The heads of the two companies, both leading contractors on the Ariane space launcher, are due to meet French President Francois Hollande early on Monday, Hollande's office said, but no official reason for the meeting was provided.

Two people familiar with the matter said space would top the agenda, amid growing pressure from industrial groups for a shake-up of Europe's public-private system of building rockets.

The move is expected to involve closer partnership between Airbus Defence & Space, which builds the Ariane launcher, and the Herakles space propulsion unit of French aerospace group Safran, which makes its solid rocket motors.

It is the first concrete step towards consolidation after Airbus Group Chief Executive Tom Enders, speaking exclusively to Reuters last month, called for a shake-up to prevent Europe becoming "irrelevant" in the $6.5 billion (3.82889 billion pounds) space-launch industry.

His call for a bigger industry was triggered by the arrival of low-cost U.S. based Space Exploration Technologies (SpaceX), run by electric car mogul Elon Musk.

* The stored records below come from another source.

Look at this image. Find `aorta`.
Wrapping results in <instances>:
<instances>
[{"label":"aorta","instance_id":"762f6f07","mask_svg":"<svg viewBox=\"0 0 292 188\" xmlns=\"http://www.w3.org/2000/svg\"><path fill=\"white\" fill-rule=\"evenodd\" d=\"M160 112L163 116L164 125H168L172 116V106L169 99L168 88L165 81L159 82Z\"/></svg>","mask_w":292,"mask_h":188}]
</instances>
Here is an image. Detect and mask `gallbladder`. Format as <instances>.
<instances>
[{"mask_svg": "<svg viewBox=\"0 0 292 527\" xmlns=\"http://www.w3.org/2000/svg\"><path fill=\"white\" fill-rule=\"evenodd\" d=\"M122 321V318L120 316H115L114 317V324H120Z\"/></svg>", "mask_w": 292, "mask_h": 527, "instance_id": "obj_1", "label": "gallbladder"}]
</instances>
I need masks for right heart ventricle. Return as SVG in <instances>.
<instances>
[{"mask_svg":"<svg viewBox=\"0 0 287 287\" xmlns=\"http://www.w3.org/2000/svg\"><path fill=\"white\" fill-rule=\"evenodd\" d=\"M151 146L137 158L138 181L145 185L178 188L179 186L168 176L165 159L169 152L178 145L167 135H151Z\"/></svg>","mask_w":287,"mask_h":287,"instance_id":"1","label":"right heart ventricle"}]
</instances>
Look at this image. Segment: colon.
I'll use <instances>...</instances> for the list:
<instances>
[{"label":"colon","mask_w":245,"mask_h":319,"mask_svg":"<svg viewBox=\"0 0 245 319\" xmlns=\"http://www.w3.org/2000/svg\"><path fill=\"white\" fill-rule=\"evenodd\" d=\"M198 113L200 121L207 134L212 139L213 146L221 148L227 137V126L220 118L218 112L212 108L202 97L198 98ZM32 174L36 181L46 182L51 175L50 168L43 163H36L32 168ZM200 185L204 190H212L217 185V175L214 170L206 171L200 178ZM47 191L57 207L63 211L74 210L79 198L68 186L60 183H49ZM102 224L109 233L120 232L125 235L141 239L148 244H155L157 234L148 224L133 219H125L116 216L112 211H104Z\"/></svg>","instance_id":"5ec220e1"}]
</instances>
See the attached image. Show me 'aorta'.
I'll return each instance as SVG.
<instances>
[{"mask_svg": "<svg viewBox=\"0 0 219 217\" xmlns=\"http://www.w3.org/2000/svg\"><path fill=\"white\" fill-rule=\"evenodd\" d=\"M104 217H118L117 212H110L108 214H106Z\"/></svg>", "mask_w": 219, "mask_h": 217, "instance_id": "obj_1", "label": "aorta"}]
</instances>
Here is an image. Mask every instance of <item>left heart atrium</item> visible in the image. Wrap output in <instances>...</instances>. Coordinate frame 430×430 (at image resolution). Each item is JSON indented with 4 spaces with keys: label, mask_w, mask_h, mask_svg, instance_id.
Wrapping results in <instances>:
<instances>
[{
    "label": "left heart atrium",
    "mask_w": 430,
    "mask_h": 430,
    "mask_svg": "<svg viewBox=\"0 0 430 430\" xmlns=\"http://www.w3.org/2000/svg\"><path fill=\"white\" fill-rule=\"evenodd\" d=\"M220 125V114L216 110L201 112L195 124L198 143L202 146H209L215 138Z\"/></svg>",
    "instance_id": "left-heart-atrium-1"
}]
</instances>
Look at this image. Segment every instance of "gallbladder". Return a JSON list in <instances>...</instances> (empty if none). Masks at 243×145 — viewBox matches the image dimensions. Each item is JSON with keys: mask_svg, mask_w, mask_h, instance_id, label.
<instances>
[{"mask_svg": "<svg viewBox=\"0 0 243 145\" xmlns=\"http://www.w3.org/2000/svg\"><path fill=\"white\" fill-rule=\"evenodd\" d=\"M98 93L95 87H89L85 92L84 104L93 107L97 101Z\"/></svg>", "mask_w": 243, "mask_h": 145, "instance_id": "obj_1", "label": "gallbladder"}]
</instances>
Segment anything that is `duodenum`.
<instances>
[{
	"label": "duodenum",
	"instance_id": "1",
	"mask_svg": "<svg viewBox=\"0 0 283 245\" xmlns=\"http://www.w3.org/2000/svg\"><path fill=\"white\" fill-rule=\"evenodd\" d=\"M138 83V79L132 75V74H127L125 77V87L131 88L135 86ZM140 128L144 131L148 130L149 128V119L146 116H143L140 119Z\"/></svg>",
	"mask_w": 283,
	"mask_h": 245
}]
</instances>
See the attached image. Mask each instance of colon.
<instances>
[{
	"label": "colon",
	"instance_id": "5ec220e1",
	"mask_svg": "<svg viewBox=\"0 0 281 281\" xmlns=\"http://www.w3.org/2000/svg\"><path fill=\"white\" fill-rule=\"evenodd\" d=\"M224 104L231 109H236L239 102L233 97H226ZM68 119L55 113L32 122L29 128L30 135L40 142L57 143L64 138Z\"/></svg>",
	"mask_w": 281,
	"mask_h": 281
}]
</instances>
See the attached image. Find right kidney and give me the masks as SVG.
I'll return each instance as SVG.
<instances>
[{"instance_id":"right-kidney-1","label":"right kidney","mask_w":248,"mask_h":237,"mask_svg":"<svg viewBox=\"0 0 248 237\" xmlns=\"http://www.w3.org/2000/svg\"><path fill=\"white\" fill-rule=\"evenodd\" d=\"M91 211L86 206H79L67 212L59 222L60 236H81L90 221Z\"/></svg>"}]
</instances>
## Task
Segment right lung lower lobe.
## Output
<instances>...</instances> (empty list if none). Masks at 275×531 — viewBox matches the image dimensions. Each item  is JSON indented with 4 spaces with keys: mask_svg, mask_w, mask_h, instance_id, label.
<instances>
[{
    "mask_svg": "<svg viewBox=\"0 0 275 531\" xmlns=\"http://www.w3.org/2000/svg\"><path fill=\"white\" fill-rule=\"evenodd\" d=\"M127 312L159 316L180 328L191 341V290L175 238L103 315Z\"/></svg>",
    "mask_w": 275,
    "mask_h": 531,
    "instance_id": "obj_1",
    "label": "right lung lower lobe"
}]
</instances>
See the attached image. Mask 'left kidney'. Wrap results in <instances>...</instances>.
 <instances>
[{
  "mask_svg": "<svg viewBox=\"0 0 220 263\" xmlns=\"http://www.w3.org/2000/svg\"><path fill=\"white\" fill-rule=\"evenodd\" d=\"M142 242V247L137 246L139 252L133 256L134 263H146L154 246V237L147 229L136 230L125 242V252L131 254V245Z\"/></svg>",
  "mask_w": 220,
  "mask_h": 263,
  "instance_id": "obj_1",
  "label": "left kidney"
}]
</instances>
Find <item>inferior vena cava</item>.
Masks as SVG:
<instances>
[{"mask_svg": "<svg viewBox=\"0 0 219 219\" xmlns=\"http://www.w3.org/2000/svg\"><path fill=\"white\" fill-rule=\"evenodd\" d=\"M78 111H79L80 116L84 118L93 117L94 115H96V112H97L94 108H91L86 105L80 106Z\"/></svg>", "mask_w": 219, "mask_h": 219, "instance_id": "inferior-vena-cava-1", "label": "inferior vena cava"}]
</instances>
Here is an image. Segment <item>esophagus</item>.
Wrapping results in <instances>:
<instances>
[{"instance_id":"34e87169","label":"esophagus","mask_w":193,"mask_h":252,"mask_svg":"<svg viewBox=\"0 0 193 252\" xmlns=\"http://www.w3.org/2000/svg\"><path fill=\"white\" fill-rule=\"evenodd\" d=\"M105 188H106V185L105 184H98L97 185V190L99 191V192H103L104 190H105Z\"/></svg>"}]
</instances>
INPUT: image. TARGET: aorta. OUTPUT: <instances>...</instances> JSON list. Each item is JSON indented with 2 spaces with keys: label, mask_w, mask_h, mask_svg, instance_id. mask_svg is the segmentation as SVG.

But industry sources say there have been disagreements with France's CNES space agency over the right strategy to adopt.

Musk's SpaceX company offers lightweight rocket launchers to send up communications satellites at lower prices than those currently on the market, including Europe's Ariane 5.

Europe aims to replace the Ariane 5 rocket launcher with an Ariane 6 by 2021, but is wrestling with complex structures behind the design, manufacture and marketing of space launchers as well as strict conditions on the national share of work.

Under the current system, government agencies such as CNES in France and the DLR in Germany design launchers, and pass the designs to Airbus Group to manufacture the product, which is then passed to a third party, Arianespace, to market.

Airbus Group owns around 30 percent of Arianespace, whose biggest shareholder is the French space agency, CNES. Safran owns just under 11 percent.

By seizing the industrial initiative, Enders and Safran Chief Executive Jean-Paul Herteman are effectively offering to lead Europe's fight-back against SpaceX but must also tackle sensitivities among public bodies involved, observers said.

Enders has likened the threat posed by SpaceX to a wake-up call that forced European planemaker Airbus to reorganize after rivals Boeing and McDonnell Douglas merged almost 20 years ago.

Without a new industrial set-up, Ariane 6 and the intermediary Ariane 5 ME will be a failure, he believes.

Les Echos newspaper, also reporting a new co-operation venture, said Airbus and Safran would propose a new technical configuration for Ariane 6 as part of the move. France and Germany have been at odds over the rocket's design, which must be resolved ahead of a ministerial meeting in December.